Laser-Shot-Induced Chemical Reactions inside Nanotubes: a TDDFT investigation

We present the application of the time-dependent density functional theory (TDDFT) on ultrafast laser pulse which induces dynamics in molecules encapsulated by a nanotube. A strong laser pulse polarized perpendicular to the tube axis induces a giant bond-stretch of an HCl molecule inside both C and BN nanotubes. Depending on the initial orientation of the HCl molecule, the subsequent laser-induced dynamics is different [1]. We also observed a radial motion of the nanotube and vacancies appear on the tube wall when the HCl is perpendicular to tube axis. Furthermore, the disintegration of HCl molecules took place when their molecular axis tilted to tube axis. These simulations are important to analyze light-induced nanochemistry and manipulation of nanostructures encapsulated in organic and inorganic nanotubes.
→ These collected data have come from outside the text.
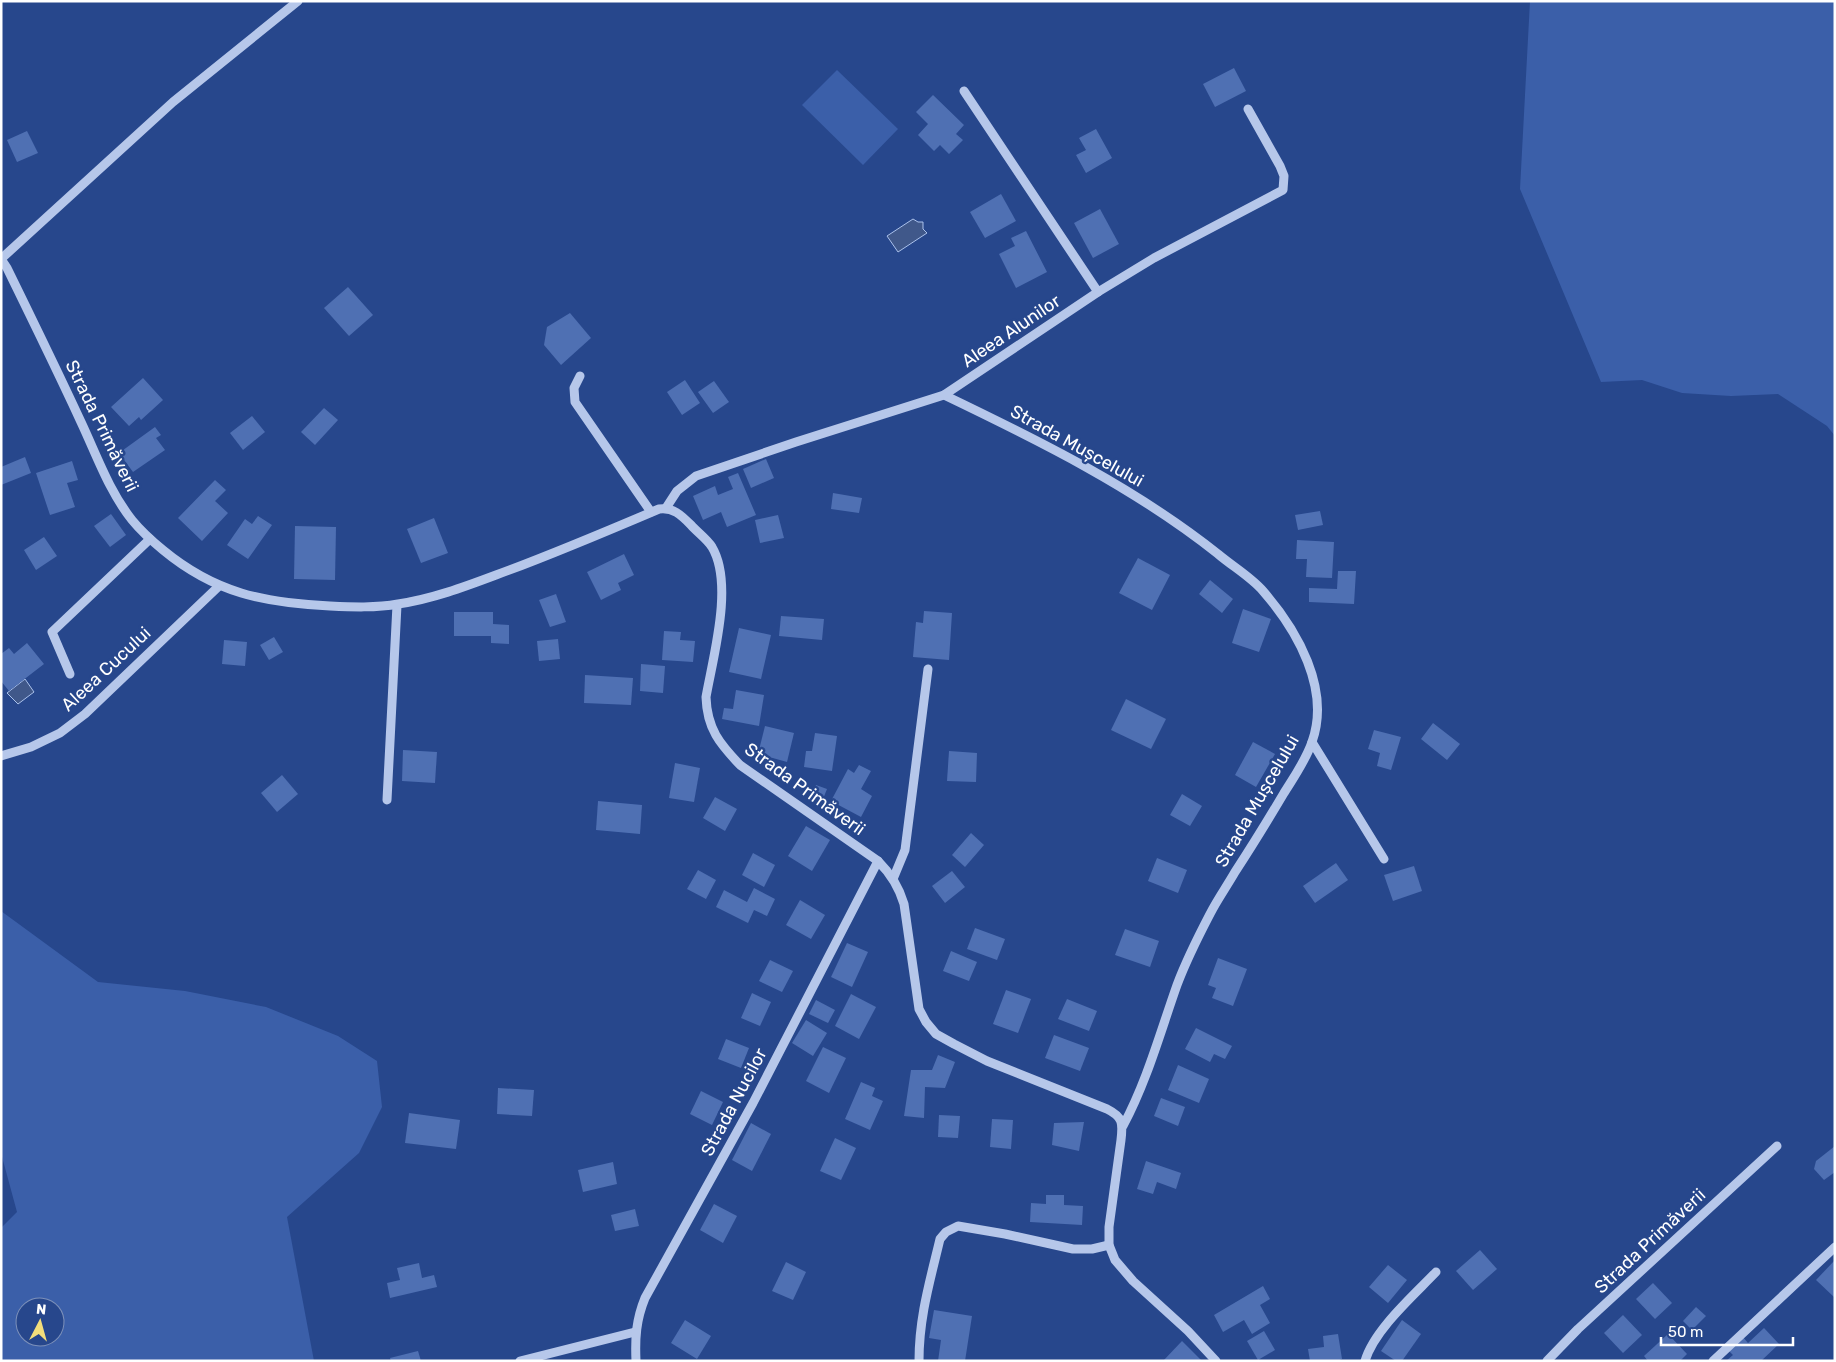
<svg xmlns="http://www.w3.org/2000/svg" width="1836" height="1362" viewBox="0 0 1836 1362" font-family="Rubik,sans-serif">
  <rect width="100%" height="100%" fill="#27478c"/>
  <g fill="#3b5fa9" fill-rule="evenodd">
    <polygon points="1530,1 1835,1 1835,436 1827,426 1778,394 1731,396 1682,393 1642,380 1601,382 1520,189"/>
    <polygon points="837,70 898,129 863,165 802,105"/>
    <path d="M1,911L98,982L185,991L266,1007L338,1036L377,1061L382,1107L359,1153L287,1217L314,1361H1V1228L17,1212L1,1153ZM25,1307H55V1337H25Z"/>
  </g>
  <g fill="#40588a" stroke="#aac1eb">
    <polygon points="913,219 918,222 923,222 923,229 927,233 898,252 887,236"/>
    <polygon points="25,679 34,692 18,704 7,693"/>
  </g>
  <g fill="#4f70b3">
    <polygon points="1234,68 1246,91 1215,107 1203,84"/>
    <polygon points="933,95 964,125 956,134 963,140 949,154 940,145 934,151 918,135 928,124 916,112"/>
    <polygon points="1096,129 1112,158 1086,173 1076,155 1086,150 1079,138"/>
    <polygon points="27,131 38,153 17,162 7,140"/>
    <polygon points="1001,194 1016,221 985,238 970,212"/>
    <polygon points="1100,209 1119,244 1093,258 1074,223"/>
    <polygon points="1026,231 1047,272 1016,288 999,254 1015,246 1011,238"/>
    <polygon points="348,287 373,315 349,336 324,308"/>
    <polygon points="570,313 591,338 561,365 544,345 547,327"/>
    <polygon points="143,378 163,400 141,420 139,417 129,426 111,407"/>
    <polygon points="685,380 700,403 682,415 667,392"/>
    <polygon points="714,381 729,402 713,413 698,392"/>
    <polygon points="324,408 338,420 315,445 301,432"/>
    <polygon points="252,416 265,432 243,450 230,433"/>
    <polygon points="155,427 161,435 156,438 165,450 133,472 119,453"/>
    <polygon points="25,457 31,473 1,485 1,467"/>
    <polygon points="766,459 774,478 751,488 743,469"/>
    <polygon points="72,461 78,480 67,483 75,507 50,515 36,473"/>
    <polygon points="738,473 756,515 727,527 721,512 703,520 693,496 715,486 718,495 733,489 728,477"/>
    <polygon points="215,480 226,490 215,501 228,513 202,541 178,518"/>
    <polygon points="833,493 862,498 859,513 831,509"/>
    <polygon points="1320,511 1323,525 1298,530 1295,515"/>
    <polygon points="111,514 126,535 110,547 94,526"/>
    <polygon points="778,515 784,538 760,543 755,520"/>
    <polygon points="258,516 272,525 248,559 227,545 245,519 252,524"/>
    <polygon points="434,518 448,553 421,563 407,529"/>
    <polygon points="295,526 336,527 335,580 294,579"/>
    <polygon points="44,537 57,556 36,570 24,550"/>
    <polygon points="1297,540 1334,542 1332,578 1306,577 1307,559 1296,559"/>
    <polygon points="624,554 634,575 618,583 621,590 601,600 587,572"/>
    <polygon points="1138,558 1170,575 1152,610 1119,593"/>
    <polygon points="1338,571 1356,571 1354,604 1309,602 1309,588 1337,589"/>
    <polygon points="1210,580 1233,599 1222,613 1199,594"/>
    <polygon points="556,594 566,622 550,627 539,600"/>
    <polygon points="1243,609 1271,619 1259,652 1232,643"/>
    <polygon points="924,611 952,613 949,660 913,657 916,622 923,623"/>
    <polygon points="454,612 493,612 493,624 509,625 509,644 491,643 491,636 454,636"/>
    <polygon points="781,616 824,619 822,640 779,636"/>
    <polygon points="739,628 771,635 761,679 729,672"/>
    <polygon points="664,631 681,632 680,640 695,641 693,662 662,660"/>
    <polygon points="274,637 283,652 269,660 260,645"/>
    <polygon points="558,639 560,659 539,661 537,641"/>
    <polygon points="224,640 247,642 245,666 222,664"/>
    <polygon points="27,643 44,664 9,691 1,681 1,654 9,648 14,654"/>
    <polygon points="641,664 665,666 663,693 640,691"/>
    <polygon points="585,675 633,678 631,705 584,703"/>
    <polygon points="736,690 764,695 759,726 722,719 724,708 733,709"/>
    <polygon points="1126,699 1166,719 1151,749 1111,730"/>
    <polygon points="1433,723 1460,744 1447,760 1421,739"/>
    <polygon points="765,726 794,733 787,762 758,754"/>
    <polygon points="1374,730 1401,737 1391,770 1377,766 1380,753 1368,749"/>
    <polygon points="815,733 837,736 832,771 804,767 806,751 812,751"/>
    <polygon points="1253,742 1275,754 1256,787 1235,775"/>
    <polygon points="403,750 437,752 435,783 402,781"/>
    <polygon points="949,751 977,753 976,782 947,781"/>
    <polygon points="675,763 700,768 694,802 669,798"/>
    <polygon points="859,765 871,771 861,789 872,796 861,817 831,801 848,769 854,773"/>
    <polygon points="282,775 298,794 277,812 261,793"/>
    <polygon points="816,785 827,789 821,804 810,800"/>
    <polygon points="1182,794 1202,806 1190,826 1170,815"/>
    <polygon points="715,797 737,809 725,831 703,818"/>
    <polygon points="598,801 642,805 640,834 596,830"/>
    <polygon points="806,826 830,840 812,871 788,856"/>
    <polygon points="971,833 984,845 965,867 952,855"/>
    <polygon points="753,853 775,865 764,887 742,875"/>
    <polygon points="1157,858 1187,870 1178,893 1148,881"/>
    <polygon points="1336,863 1348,880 1315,903 1303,886"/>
    <polygon points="1414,866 1422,891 1393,901 1384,875"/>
    <polygon points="698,870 716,880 706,899 687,889"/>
    <polygon points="952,871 965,887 945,903 932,886"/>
    <polygon points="754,888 775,899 767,916 754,910 748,923 716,907 724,890 747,902"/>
    <polygon points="800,900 825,915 811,939 786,925"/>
    <polygon points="975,928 1005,939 997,960 967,949"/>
    <polygon points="1125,929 1159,941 1150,967 1115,955"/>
    <polygon points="847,943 868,952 852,987 831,977"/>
    <polygon points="951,951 977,962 969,981 943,971"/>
    <polygon points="1218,958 1247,969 1233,1006 1212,998 1216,988 1208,985"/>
    <polygon points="770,960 793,971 782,992 759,981"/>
    <polygon points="1006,990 1031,999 1018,1033 993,1024"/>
    <polygon points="752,993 771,1002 760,1026 741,1018"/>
    <polygon points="851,994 876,1007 859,1039 835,1026"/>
    <polygon points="1067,999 1097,1011 1089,1031 1058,1019"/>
    <polygon points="816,1000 835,1010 828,1023 809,1014"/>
    <polygon points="806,1020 827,1033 813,1056 792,1043"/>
    <polygon points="1196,1028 1232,1046 1225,1059 1214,1054 1210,1062 1185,1049"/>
    <polygon points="1054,1035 1089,1048 1080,1071 1045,1058"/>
    <polygon points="726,1039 749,1048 741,1068 718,1059"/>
    <polygon points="823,1047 846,1058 829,1093 806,1081"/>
    <polygon points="938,1055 955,1062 945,1088 925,1087 924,1118 904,1116 911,1070 932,1070"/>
    <polygon points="1178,1065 1209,1079 1199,1103 1168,1090"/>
    <polygon points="861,1082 875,1088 872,1096 883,1101 870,1130 845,1119"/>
    <polygon points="498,1088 534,1090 532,1116 497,1114"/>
    <polygon points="701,1091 723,1102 712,1125 690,1114"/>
    <polygon points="1161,1098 1185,1107 1178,1126 1154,1116"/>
    <polygon points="409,1113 460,1120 456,1149 405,1143"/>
    <polygon points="939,1115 960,1116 958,1138 938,1137"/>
    <polygon points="992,1119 1013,1120 1011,1149 990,1147"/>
    <polygon points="1084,1122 1079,1151 1052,1145 1054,1123"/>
    <polygon points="751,1123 771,1134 752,1171 732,1160"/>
    <polygon points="835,1138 856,1148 841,1180 820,1171"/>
    <polygon points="1835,1146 1835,1172 1824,1180 1814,1169 1816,1161"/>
    <polygon points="1146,1161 1181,1173 1176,1189 1157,1182 1153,1194 1137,1189"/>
    <polygon points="613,1162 617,1184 583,1192 578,1170"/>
    <polygon points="1046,1195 1064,1195 1064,1205 1083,1206 1082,1225 1030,1222 1031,1203 1046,1204"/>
    <polygon points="714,1204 737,1216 723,1243 700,1230"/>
    <polygon points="635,1209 639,1226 615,1231 611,1215"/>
    <polygon points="1480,1250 1497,1269 1473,1290 1456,1271"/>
    <polygon points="1835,1260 1835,1296 1834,1297 1816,1280"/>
    <polygon points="786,1262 806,1272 793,1300 772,1291"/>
    <polygon points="419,1263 422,1278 434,1275 437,1287 390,1298 387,1283 400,1280 397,1268"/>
    <polygon points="1388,1265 1407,1280 1388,1303 1369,1287"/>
    <polygon points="1653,1283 1672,1303 1655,1319 1636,1299"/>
    <polygon points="1263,1286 1270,1299 1260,1305 1270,1323 1252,1334 1244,1320 1223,1332 1214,1315"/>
    <polygon points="1696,1307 1706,1316 1692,1330 1683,1321"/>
    <polygon points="934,1310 972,1316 965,1361 938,1361 941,1340 929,1338"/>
    <polygon points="1623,1315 1642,1335 1623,1353 1604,1333"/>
    <polygon points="685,1320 711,1336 697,1359 671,1343"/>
    <polygon points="1402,1320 1421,1334 1402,1361 1396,1361 1381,1351"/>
    <polygon points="1764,1328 1779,1344 1761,1361 1726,1361 1733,1355 1728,1350 1742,1336 1748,1343"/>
    <polygon points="1264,1331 1275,1350 1258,1360 1247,1341"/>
    <polygon points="1338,1334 1342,1359 1337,1361 1310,1361 1308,1349 1324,1347 1323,1336"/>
    <polygon points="1668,1334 1687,1354 1680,1361 1648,1361 1644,1356"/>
    <polygon points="1182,1341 1202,1361 1163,1361"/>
    <polygon points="418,1351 421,1361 391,1361 390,1358"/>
  </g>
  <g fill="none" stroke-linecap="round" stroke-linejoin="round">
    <g stroke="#b6c7ea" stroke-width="9">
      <polyline points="964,91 1098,292"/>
      <path d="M1,259L7,268C32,319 57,370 81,422C97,456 109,491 132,520C141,531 152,541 163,550C215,593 264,603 330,606C352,607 376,608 398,604C432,599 464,587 496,575C551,555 605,532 659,509C673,507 681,515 691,525C697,532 707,539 712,547C734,584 713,657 706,697C707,729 720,744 740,765L878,861C891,874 899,887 904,904L919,1009L926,1022L936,1034L954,1044L987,1061L1107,1109C1123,1117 1123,1123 1121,1140L1109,1227V1245L1115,1260L1133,1281L1188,1331L1216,1361"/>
      <polyline points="1,259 173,102 298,1"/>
      <polyline points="580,376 574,388 575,402 651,512"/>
      <path d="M944,395C1040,441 1135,488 1218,554C1232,566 1251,577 1263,591C1297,630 1331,689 1312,742C1306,760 1294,777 1284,793C1268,820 1252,846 1235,872C1227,886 1217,900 1210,914C1198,937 1186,961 1177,985C1160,1033 1147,1081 1123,1126"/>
      <polyline points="666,508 677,491 696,476 796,442 944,395 1098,292 1154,258 1283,190 1284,176 1280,166 1248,109"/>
      <polyline points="70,674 52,632 150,539"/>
      <polyline points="1312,742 1384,859"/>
      <polyline points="1,756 31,747 60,733 85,714 219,586"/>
      <polyline points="387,800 397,605"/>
      <polyline points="893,879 905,850 928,669"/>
      <polyline points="520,1361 635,1332"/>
      <path d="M636,1361C635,1338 636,1320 645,1298L753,1103L878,861"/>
      <path d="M919,1361C919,1317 930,1281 940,1239L946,1232L958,1226L1005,1234L1073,1249H1092L1109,1245"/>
      <path d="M1365,1361C1374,1330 1413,1296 1436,1272"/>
      <polyline points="1547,1361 1578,1329 1777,1146"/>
      <polyline points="1713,1361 1835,1247"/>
    </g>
  </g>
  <g text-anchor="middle" stroke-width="5" stroke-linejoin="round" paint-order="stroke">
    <g font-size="18" fill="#fff" stroke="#27478c">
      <text transform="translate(1011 331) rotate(-34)" y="6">Aleea Alunilor</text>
      <text transform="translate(102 426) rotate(64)" y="6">Strada Primăverii</text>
      <text transform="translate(1077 446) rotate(29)" y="6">Strada Mușcelului</text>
      <text transform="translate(106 669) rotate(-43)" y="6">Aleea Cucului</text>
      <text transform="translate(805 789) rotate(36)" y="6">Strada Primăverii</text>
      <text transform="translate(1257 801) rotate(-60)" y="6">Strada Mușcelului</text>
      <text transform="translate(734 1102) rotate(-62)" y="6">Strada Nucilor</text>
      <text transform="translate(1650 1241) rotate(-43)" y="6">Strada Primăverii</text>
    </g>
  </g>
  <rect width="1836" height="1362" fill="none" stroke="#ffffff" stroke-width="5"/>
  <g transform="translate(40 1322) rotate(6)"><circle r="24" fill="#27478c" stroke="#7d91ba"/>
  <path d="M0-4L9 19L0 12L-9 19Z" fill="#f3de7b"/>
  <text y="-8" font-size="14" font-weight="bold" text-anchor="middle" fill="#ffffff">N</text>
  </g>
  <path d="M1661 1337v8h132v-8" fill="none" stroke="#ffffff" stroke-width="2.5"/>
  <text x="1668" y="1337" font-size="15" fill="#ffffff" stroke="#27478c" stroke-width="4" paint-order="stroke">50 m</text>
</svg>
The computational scheme used in present work was a combination of the molecular dynamics and real-time propagation of electron wave functions under presence of strong optical field [2,3]. The energy conservation rule was checked to monitor the numerical stability. [1] Y. Miyamoto, H. Zhang, and A, Rubio, submitted., [2] O. Sugino and Y. Miyamoto, Phys. Rev. B59, 2579 (1999). [3] A. Castro, E. Rasanen, A. Rubio and E. K. U. Gross, Eur. Phys. Lett. 87, 53001 (2009).